What is the opposite of "the perfect storm"?
Monday was very much a day of two halves in Europe with the morning sentiment dominated by an uninspiring Tankan survey out of Tokyo and the afternoon clearly in the grips of a stronger than expected ISM Manufacturing Survey in the United States. Did Europe in its own rights have nothing to say? So much has been said and there has been so much vacuous talk that I feel European investors have closed their eyes and their ears to economic releases over here out of frustration and despondency.
The overall March Manufacturing PMI for Europe, also reported yesterday, was unchanged at 47.7 but the components were so mixed that it becomes hard to form a picture of how things are really panning out. The UK, which is supposedly back in technical recession according to the OECD, saw its figure reported as 52.1 (expected 50.7) and the February figure was revised up from 51.2 to 51.5. Technical recession?
At the same time, booming Germany has a PMI at 48.4 and France, facing the first round of Presidential elections at the end of this month, saw the PMI miss the 47.6 forecast and land at a grim 46.7, the weakest reading since June 2009. Having decided that there is no guidance to be gained from its own economic numbers – or nothing that would support the basic bullishness in equity investors’ minds – they all pounced on the American news and the DAX, having hit a low in the morning after the PMIs of 6,911.63 contrived to close at the day’s high of 7056.65.

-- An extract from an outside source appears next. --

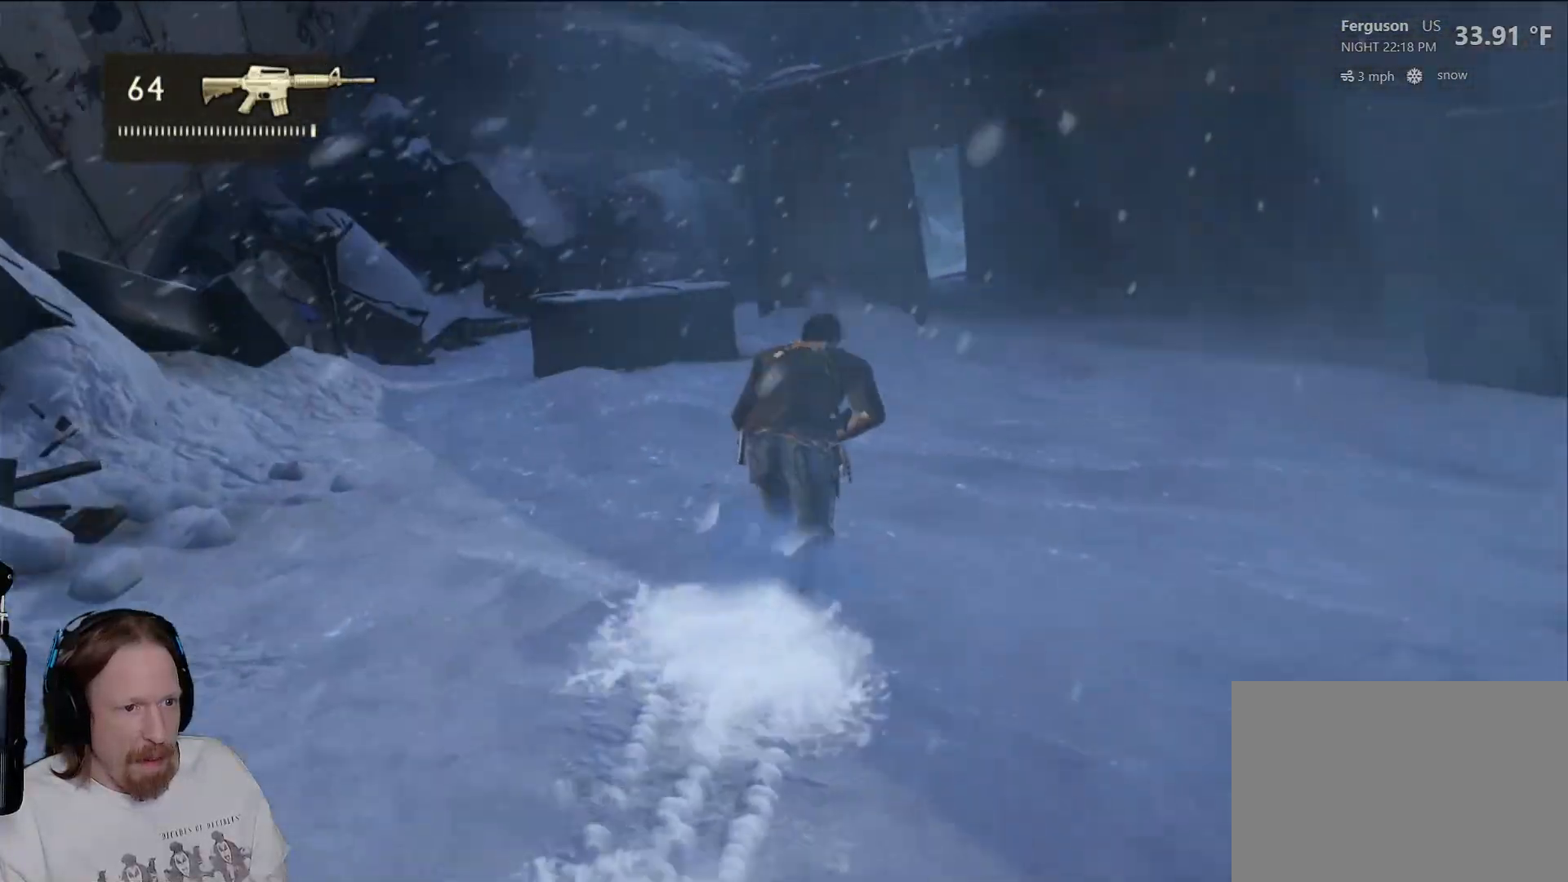
{"buttons": [], "left_stick": "up", "right_stick": "center", "events": [[17, "right_stick", "center"]]}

I am currently sitting contemplating an invitation to Madrid in order to join a conference panel on the state of Spanish banking. I’m not sure that I know much more about the subject than my cleaning lady (who has never been to Spain), but it appears that some overenthusiastic journalist in the national press must have tripped over and quoted some witty one-liner I had penned on the subject and, hey presto, I’m an expert. If that makes me worth being a panel member at a pukka banking conference in Spain, what does it tell me about some to the so-called experts I have been listening to at such events over the years? Gulp!
Alas, I did see an article somewhere which noted that the Spanish authorities are keeping up the pressure on their banks to continue to clean up their ravaged balance sheets and to further dispose of distressed property loans. The article suggested that another fire-sale of residential real estate could push overall prices down another 14% (I don’t know where they get that exact number from), thus pushing existing property owners further into negative equity.
That is a slightly parochial British way of thinking but I have heard of an Australian investment fund which was interested in picking up a portfolio of prime properties in Spain, but that it was also looking for guaranteed rental income. The European property consultant concerned sadly had to disabuse them of the idea that there would be meaningful rental income to be achieved on Spanish resi; in his thinking it will remain so for a long time to come.
This is where the Spanish problem lies – the price of a financial asset will fall until the yield rises to an acceptable level. However, it is not really possible to see where that point is in Spanish real estate as the slow economies and shrinking disposable incomes of those foreigners who drove that market have not stabilised either yet.
Add the fiscal burden of supporting the EFSF/ESM which would have to be faced Northern European tax-payers, should it be hit with the “double whammy” of Spain both drawing and ceasing to be a contributor, and the floor on property prices slips away further. It is clear that the Spanish authorities want to finally put a floor on the continually weakening regional banking system, but they are dealing with targets which could be moving faster and more erratically than they, even with the best will in the world, are able to follow.
Anyhow, on more practical matters, volume-wise the week got off to a very slow start which can only be ascribed to institutions being preoccupied with quarter-end reporting, the school holidays having kicked off on both sides of the Atlantic and the general reluctance to commit money to a market in which there is no real directional conviction. What is the opposite of “the perfect storm”?
I took the opportunity to meet up at lunchtime with a couple of old bond dogs at what was once one of the most beloved watering holes in the City of London. Not only was it empty – 20 years ago you queued at the bar for 20 minutes to get a drink at lunchtime (if you could find it through all the smoke) – but even when empty it took them the same 20 minutes to make me a cheese and pickle sandwich. I guess it was my own fault for passing by the sushi and spring-water takeaways. Let’s hope for better today.